Task prompt:
Could you arrange the lines of the records as a numbered list with blank lines left out, beginning with the line that contains "00:00-05:59: median 2.08, box" and continuing through the last line of the records, and list only those lines?

========

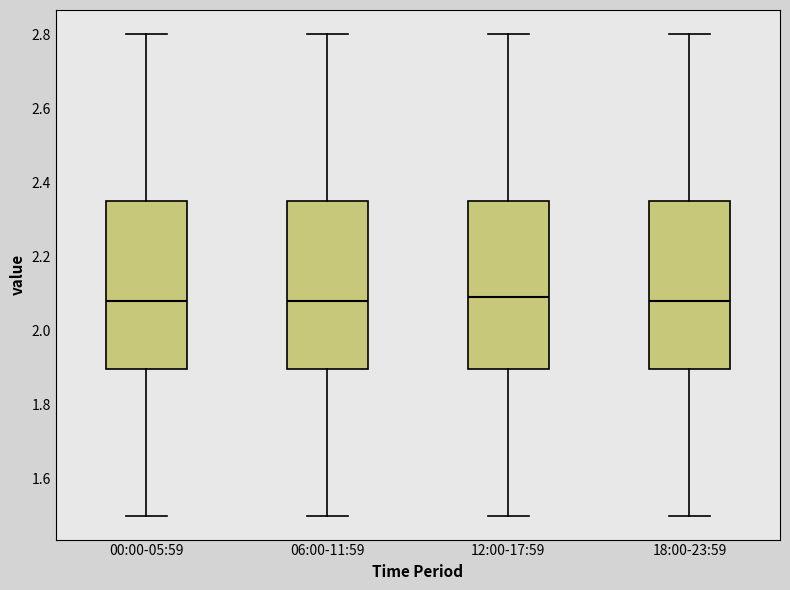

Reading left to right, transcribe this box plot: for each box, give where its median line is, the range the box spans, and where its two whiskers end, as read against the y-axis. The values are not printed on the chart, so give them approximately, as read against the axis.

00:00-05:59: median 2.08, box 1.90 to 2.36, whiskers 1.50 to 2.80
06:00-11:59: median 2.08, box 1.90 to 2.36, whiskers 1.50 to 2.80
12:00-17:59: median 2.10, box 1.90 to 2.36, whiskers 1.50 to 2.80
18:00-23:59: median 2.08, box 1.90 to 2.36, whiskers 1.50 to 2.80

========

Solution for this exercise:
1. 00:00-05:59: median 2.08, box 1.90 to 2.36, whiskers 1.50 to 2.80
2. 06:00-11:59: median 2.08, box 1.90 to 2.36, whiskers 1.50 to 2.80
3. 12:00-17:59: median 2.10, box 1.90 to 2.36, whiskers 1.50 to 2.80
4. 18:00-23:59: median 2.08, box 1.90 to 2.36, whiskers 1.50 to 2.80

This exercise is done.